In the example you gave, the reason that $\mathbb Q(\sqrt 2+\sqrt 3)=\mathbb Q(\sqrt 2-\sqrt 3)$ is because $\mathbb Q(\pm\sqrt 2+\pm\sqrt 3)$ contains $\sqrt 2$ and $\sqrt 3$:
Notice that $(\pm \sqrt 2+\pm\sqrt 3)^2=2+3\pm 2\sqrt 6$, so $\sqrt 6$ is in the extension, but since $\sqrt 6=\sqrt 3\sqrt 2$, it follows that both $\sqrt 2 $ and $\sqrt 3$ are also in the extension.
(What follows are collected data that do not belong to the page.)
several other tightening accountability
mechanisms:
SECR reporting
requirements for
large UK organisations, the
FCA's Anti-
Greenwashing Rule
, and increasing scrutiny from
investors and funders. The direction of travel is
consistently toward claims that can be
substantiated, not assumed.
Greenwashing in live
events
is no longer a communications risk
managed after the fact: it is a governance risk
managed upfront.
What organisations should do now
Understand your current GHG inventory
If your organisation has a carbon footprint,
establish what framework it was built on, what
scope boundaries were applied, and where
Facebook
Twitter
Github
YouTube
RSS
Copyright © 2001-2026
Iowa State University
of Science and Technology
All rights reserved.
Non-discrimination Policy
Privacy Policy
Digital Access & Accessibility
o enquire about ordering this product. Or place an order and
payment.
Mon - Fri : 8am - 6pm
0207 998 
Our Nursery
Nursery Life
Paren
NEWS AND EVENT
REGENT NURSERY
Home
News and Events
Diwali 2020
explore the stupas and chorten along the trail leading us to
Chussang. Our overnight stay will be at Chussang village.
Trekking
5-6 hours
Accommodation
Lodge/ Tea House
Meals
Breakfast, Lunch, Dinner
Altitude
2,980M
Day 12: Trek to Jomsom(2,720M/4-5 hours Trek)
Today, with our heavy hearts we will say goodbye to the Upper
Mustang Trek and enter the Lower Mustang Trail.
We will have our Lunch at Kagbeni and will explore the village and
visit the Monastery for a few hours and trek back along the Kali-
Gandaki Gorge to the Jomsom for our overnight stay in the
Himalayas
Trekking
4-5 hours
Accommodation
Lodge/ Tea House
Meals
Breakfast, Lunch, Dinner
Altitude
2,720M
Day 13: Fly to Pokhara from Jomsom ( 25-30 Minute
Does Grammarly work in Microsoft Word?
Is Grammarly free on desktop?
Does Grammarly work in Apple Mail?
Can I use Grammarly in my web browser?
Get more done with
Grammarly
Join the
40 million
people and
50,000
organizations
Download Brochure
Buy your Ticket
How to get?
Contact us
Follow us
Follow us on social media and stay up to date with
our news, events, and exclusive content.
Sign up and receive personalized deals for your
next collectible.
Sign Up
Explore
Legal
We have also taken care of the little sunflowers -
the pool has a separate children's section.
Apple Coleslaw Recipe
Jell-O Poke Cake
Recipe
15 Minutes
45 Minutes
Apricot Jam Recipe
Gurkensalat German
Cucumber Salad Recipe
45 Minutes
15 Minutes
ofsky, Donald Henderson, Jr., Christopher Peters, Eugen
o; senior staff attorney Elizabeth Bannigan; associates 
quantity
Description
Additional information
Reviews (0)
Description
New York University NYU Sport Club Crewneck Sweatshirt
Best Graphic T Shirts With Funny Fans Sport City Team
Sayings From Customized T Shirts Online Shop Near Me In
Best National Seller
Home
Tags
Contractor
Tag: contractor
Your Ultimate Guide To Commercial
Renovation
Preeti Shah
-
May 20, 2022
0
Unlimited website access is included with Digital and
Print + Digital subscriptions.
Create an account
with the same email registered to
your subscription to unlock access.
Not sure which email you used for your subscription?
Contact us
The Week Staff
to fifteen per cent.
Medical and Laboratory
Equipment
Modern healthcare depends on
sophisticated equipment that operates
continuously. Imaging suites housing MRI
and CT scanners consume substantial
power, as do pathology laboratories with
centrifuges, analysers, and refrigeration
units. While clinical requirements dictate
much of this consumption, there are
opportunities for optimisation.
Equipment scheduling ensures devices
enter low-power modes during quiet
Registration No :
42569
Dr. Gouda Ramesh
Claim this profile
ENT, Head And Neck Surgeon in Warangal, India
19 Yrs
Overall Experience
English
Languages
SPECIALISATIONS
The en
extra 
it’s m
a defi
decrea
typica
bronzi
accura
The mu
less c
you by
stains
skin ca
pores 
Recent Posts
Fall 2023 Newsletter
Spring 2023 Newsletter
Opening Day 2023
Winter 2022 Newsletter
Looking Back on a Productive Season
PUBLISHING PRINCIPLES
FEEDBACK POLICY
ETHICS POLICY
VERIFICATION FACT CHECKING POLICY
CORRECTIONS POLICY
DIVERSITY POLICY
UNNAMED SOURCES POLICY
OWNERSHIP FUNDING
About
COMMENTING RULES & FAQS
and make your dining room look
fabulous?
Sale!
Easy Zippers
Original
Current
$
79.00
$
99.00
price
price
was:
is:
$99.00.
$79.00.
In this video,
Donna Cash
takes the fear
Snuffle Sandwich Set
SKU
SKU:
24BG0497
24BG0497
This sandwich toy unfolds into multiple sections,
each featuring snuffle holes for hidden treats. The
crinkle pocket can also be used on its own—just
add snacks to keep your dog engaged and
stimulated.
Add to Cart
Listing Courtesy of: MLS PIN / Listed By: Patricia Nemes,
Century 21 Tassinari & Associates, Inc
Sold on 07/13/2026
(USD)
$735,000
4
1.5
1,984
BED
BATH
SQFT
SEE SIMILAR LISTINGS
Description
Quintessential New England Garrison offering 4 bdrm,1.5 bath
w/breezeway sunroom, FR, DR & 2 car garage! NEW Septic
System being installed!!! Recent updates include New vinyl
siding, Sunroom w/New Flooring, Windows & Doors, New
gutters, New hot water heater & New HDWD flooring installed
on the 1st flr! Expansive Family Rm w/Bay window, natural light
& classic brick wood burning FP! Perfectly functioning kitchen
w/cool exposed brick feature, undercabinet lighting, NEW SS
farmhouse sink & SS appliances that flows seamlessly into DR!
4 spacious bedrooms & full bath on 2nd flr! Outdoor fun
This is essentially telling you that $K=\mathbb Q(\sqrt 2+\sqrt 3)=\mathbb Q(\sqrt 2,\sqrt 3)$, which is the splitting field for $(x^2-2)(x^2-3)$ (which is equivalent to saying that $K$ is a Galois extension), and the fact that $K$ is splitting (Galois) tells us that all the conjugates of any $\alpha\in K$ is also in $K$.
I should add, to answer your question, that what I am essentially saying is that an extension $F(\alpha)/F$ contains all conjugates of $\alpha$ if and only if it is a splitting field (resp. Galois).